そして、次の瞬間。その矛先は俺に向けられた。
「……あんたも、外で余計な事言うなよ」
「えっ、あっ、はい……!」
「あと、声。うるさい。迷惑」
「す、すみません!」
ピシャリと言われた俺は、思わず背筋を伸ばし、とっさに頭を下げた。
そのまま、下げた頭の隙間からそっと声の方を見上げると、彼がこちらを一瞥するように視線を寄越した。
(う、わ……!)
長い前髪と襟足が垂れ、ひょろっとした体を椅子に預けるように沈めた姿。気だるげな鋭い目つきが印象的だったけれど、何より目を引いたのは、その――驚くほど整った顔立ちだった。
(な、なんか……凄い。この人)
見た感じ、多分年下だ。
けれど、そんな年齢差を感じさせないほどの、圧倒的な威厳があった。さっきの「小説家なんだよ」というマスターの言葉が、耳の奥で反芻する。
「……小説家」
それは、文字を操り、何もない空間に新たな世界をつくり出す人。
生きるのに絶対必要ってわけでもないのに、それでもずっと、昔から俺が惹かれてきた職業だ。だって、俺の人生の大半の時間は物語で構成されている。
「ごめんね。気難しい子なんだよ」
「あ、いえ」
再び店内にキーボードの音が響き渡り始めた頃、マスターが俺の肩を優しくたたいた。
そして、彼がこちらを見ていないのを確認すると、まるで悪戯っ子のような顔でソッと耳打ちしてきた。
「あの子のペンネームね〝余生〟っていうんだ」
「よせい?」
「そう、若いのに変な名前だろう?」
確かに。若いのに妙に老成したペンネームだ。
俺は、再び彼の丸くなった背中を見つめた。でも、何故だろうか。その後ろ姿を見ていると、これ以上ないくらい、その名前がしっくりきている気もした。

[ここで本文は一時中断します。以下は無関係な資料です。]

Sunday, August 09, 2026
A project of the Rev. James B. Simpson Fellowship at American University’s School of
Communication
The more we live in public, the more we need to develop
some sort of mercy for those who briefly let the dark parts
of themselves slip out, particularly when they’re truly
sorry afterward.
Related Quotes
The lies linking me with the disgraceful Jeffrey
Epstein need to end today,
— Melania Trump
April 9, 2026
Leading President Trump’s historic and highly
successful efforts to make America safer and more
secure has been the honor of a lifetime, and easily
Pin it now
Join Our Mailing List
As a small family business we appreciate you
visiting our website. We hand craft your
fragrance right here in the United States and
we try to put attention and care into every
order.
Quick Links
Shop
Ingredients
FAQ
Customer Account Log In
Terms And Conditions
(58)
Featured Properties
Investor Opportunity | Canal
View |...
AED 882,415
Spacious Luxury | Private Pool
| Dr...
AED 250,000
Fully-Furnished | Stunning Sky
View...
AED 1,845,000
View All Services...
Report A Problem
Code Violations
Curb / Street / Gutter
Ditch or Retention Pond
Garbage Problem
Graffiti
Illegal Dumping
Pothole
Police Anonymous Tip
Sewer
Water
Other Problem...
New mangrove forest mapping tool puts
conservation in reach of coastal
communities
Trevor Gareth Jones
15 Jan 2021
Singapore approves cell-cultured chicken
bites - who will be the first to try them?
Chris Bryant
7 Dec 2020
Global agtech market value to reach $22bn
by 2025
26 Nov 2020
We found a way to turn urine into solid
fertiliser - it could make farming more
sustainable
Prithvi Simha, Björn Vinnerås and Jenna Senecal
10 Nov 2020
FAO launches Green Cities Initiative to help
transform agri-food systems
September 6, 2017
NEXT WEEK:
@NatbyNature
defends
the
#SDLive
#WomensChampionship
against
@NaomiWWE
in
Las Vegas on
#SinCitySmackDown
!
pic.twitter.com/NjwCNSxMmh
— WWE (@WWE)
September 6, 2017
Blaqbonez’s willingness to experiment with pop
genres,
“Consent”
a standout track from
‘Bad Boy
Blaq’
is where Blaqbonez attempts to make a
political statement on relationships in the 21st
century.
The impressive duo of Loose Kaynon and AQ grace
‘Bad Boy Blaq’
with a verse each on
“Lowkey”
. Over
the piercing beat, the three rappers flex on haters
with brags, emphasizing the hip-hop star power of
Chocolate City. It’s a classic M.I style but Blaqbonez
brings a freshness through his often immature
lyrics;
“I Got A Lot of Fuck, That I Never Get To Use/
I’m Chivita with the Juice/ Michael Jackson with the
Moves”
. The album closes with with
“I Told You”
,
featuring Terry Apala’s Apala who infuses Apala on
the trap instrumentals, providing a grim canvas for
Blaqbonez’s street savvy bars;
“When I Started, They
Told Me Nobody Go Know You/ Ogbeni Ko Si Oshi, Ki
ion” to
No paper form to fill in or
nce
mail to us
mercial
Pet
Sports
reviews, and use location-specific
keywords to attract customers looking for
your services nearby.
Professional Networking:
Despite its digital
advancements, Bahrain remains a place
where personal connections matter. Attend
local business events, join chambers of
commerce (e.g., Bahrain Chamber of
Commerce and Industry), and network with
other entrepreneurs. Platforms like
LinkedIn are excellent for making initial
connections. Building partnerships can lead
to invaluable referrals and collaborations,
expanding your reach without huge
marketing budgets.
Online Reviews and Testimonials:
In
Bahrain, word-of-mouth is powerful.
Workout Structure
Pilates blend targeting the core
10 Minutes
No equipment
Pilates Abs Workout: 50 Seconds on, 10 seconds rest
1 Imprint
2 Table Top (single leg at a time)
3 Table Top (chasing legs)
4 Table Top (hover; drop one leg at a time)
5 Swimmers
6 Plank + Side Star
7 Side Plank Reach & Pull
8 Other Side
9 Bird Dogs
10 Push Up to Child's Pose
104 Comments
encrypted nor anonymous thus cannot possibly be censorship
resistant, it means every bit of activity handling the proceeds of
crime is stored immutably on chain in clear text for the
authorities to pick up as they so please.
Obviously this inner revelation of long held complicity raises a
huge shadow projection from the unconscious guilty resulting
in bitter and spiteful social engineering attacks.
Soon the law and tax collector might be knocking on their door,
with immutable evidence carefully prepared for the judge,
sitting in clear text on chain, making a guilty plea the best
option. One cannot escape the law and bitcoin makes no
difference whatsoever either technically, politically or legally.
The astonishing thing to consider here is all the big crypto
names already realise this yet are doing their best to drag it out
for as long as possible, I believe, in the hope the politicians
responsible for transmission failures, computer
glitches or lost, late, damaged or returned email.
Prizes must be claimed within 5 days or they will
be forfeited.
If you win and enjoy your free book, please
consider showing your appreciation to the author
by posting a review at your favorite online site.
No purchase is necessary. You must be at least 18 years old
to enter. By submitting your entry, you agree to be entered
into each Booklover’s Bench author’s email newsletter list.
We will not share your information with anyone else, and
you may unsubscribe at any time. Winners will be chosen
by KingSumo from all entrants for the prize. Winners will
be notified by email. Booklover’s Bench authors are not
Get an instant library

「年寄にはよく分からないけど、ネットで小説がたくさん掲載されてるところではいつも一位だって言ってたよ」
「へぇ、そうなんですね。すごい」
余生、先生。
俺はその名前を、口の中でそっと転がしてみた。
そして、なぜだか強く惹かれるその響きに、マスターの優しげな瞳をまっすぐ受け止めながら、真剣な声で言った。
「帰ったら読んでみます。絶対に」
思わず背筋が伸びる。俺はまるで、何か神聖な誓いを立てるような気持ちでそう口にしていた。
「ありがとう。君は、来年は京明生になる予定なんだよね?」
「はい。来年、絶対そうなれるように……頑張ります」
「待ってるよ。もし京明に入れたら、また来なさい」
マスターはにこにこと笑いながら、俺の肩をポンと励ますように叩いた。
「もしよかったら、バイトに来てくれると嬉しいね」
「えっ、ほんとですか……?」
「ああ。文学の香りがする子は、うちの店と相性がいいからね」
「っっ!」
あーーーっ!なんて美しい採用理由!?文学の香りがするから、って……もう心に金箔貼られた気分なんですけど!
今この瞬間、俺の中での京明への志望理由が完全に更新された。
「京明……死んでも、受かってやる」
俺は京明生になって、絶対にこの店でバイトをするのだ。